# stalling problems with 11 hp briggs and stratton engine



## mikeheckle (Nov 8, 2011)

Does anyone have and idea about this one. I have an 11 hp briggs and stratton engine on a giant leaf blower. When the tank is around half full the engine will start to cut out when the machine is on an angle( approx 5 to 10 degrees). It appears to be full starvation of some sort. I suspect the float. Any ideas.


----------



## jrrdw (Jun 26, 2010)

What are the engine numbers? Have you tried draining the carburater bowl?


----------



## mikeheckle (Nov 8, 2011)

the engine number is 254422 type 1508 0I 
I dropped the bowl and reset the float.

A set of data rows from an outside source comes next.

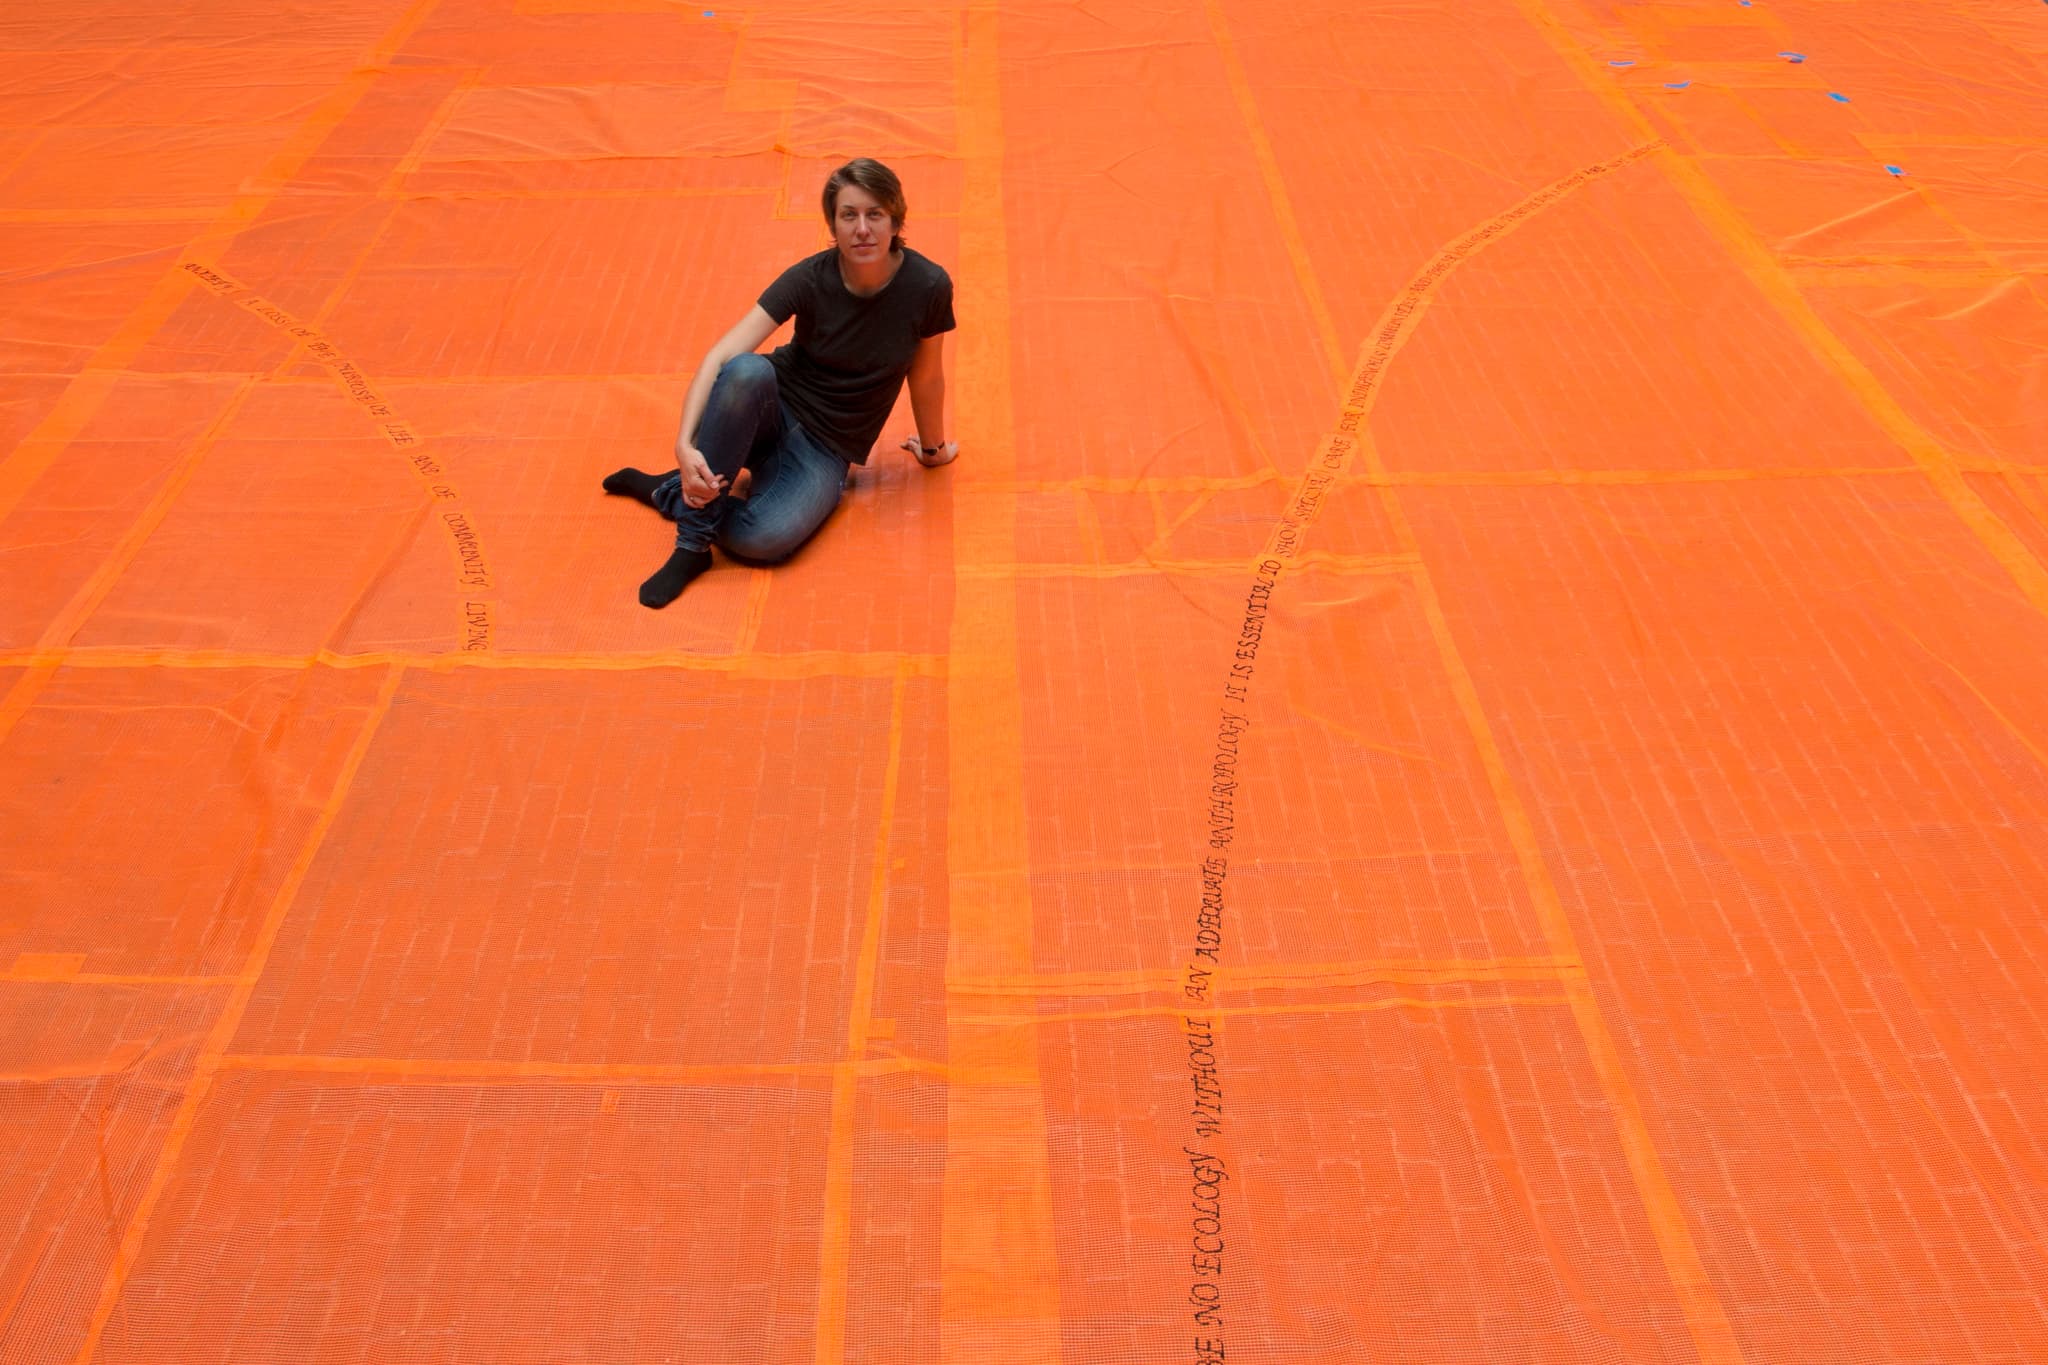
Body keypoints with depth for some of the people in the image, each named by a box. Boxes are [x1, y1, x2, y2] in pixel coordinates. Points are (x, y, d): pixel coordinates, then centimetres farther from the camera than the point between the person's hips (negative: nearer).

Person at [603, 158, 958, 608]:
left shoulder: (927, 286, -15)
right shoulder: (810, 278, -16)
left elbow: (926, 377, 1)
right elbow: (719, 357, -23)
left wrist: (933, 448, 16)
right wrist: (685, 444, -37)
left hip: (825, 451, -1)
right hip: (773, 414, 1)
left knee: (764, 537, -35)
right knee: (747, 369, -38)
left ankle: (673, 494, -4)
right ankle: (692, 544, -25)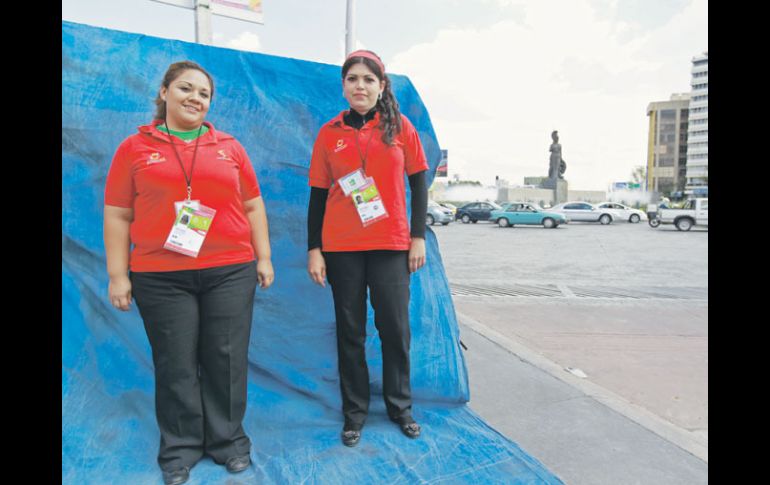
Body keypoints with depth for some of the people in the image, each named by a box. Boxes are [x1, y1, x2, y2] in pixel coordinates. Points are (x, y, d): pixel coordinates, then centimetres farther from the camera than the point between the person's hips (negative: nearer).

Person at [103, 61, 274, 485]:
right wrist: (118, 275, -1)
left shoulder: (229, 147, 10)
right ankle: (180, 448, 26)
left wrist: (263, 257, 6)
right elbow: (117, 216, 4)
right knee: (175, 365, 7)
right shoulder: (134, 148, 6)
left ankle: (228, 440, 26)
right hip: (160, 278, -1)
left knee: (227, 359, 7)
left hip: (230, 272, 1)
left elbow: (253, 206, 11)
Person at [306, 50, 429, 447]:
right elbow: (318, 194, 5)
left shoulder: (400, 127, 3)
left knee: (395, 327, 5)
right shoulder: (329, 133, 4)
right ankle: (354, 411, 23)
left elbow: (418, 182, 6)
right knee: (350, 330, 8)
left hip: (391, 244, 0)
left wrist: (418, 236, 0)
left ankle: (400, 406, 25)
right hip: (341, 247, 1)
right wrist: (313, 249, 0)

Since I did not know the settings I raise the float 1/8 inch allowing more fuel in theowl. It runs a little better however where it started with one pull it now takes several. I reset the high speed jet and replaced the fuel filter. Does anyone know the factory float setting.


----------



## jrrdw (Jun 26, 2010)

I turn the carb upside down and make the float set level but there is a spec on it in the repair manual. If the long tube on the main jet (high speed needle) is bent/dented/clogged in any way shape or from it will cause problems in the way it runs not fuel pick up. That needle should just screw in and no adjusting needed. The fuel/air mixture needle (screws into the side at the top and has a spring on it) is adjustable but do so with the engine warm at a idle, then check acceleration (should be a smooth transition from idle to top speed). 

Carb breakdown

Have you checked the fuel pump? Take the fuel line off that leads to the carb and turn the engine over like your starting it. It should squirt a solid stream of gas with pressure. If it doesn't replace it.

Fuel pump and fuel tank.


----------



## mikeheckle (Nov 8, 2011)

Thanks 
The one odd part is that there is no fuel pump on this model. Just a straight gravity feed from the tank to carb with a fuel filter in between.


----------



## jrrdw (Jun 26, 2010)

The vent hole in the gas cap isn't clogged is it? I'm assumeing you tried simply restarting it when it quit? If it continues to shut off at half a tank of gas quickly and carefully remove the spark plug and check it for spark. It's very unusual for a gravity feed system to stop working at half a tank when it was running fine to that point.


----------